On voit une femme parler isolément avec un homme sur la place publique et on lui demande qui il est. Elle répond : « Untel, et c’est un prêtre. » Rabban Gamliel et Rabbi Eliezer la croient quant à son statut. Rabbi Josué dit qu’on ne s’appuie pas uniquement sur sa parole et qu’elle est présumée avoir pu avoir une relation avec une personne qui l’aurait rendue inapte au sacerdoce jusqu’à preuve contraire.

Ketubot 1,9
הָיְתָה מְעֻבֶּרֶת, וְאָמְרוּ לָהּ מַה טִּיבוֹ שֶׁל עֻבָּר זֶה. מֵאִישׁ פְּלוֹנִי וְכֹהֵן הוּא. רַבָּן גַּמְלִיאֵל וְרַבִּי אֱלִיעֶזֶר אוֹמְרִים, נֶאֱמֶנֶת. רַבִּי יְהוֹשֻׁעַ אוֹמֵר, לֹא מִפִּיהָ אָנוּ חַיִּין, אֶלָּא הֲרֵי זוֹ בְחֶזְקַת מְעֻבֶּרֶת לְנָתִין וּלְמַמְזֵר, עַד שֶׁתָּבִיא רְאָיָה לִדְבָרֶיהָ:

Une femme enceinte est interrogée sur le père de l’enfant et répond : « Untel, et c’est un prêtre. » Rabban Gamliel et Rabbi Eliezer la croient. Rabbi Josué dit qu’on ne fonde pas ce statut sur sa seule parole et qu’on doit envisager qu’elle ait conçu d’une personne dont la relation aurait produit une disqualification sacerdotale jusqu’à preuve contraire.

Ketubot 1,10
אָמַר רַבִּי יוֹסֵי, מַעֲשֶׂה בְתִינוֹקֶת שֶׁיָּרְדָה לְמַלֹּאת מַיִם מִן הָעַיִן, וְנֶאֱנְסָה. אָמַר רַבִּי יוֹחָנָן בֶּן נוּרִי, אִם רֹב אַנְשֵׁי הָעִיר מַשִּׂיאִין לַכְּהֻנָּה, הֲרֵי זוֹ תִנָּשֵׂא לַכְּהֻנָּה:

Rabbi Yossi rapporte le cas d’une jeune fille descendue puiser de l’eau à une source et qui fut violée.
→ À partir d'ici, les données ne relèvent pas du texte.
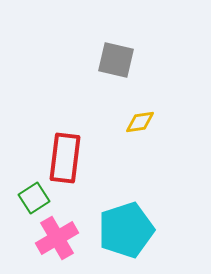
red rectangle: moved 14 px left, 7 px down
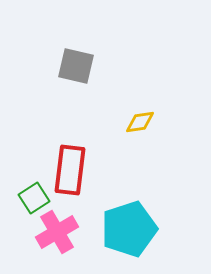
gray square: moved 40 px left, 6 px down
red rectangle: moved 5 px right, 12 px down
cyan pentagon: moved 3 px right, 1 px up
pink cross: moved 6 px up
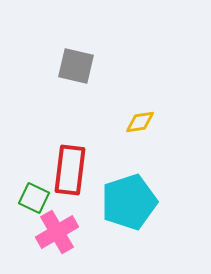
green square: rotated 32 degrees counterclockwise
cyan pentagon: moved 27 px up
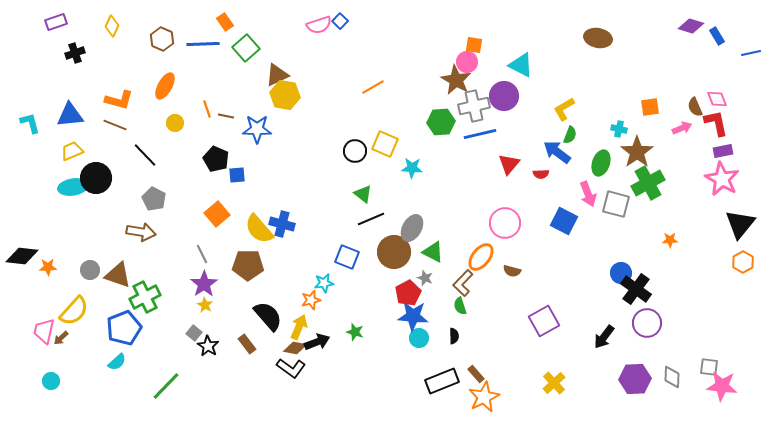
Rabbi Yohanan ben Nouri dit : si la majorité des hommes de la ville sont d’un statut permettant à leurs filles et unions d’entrer dans le sacerdoce, cette jeune fille peut ensuite épouser un prêtre, la majorité servant de présomption en sa faveur.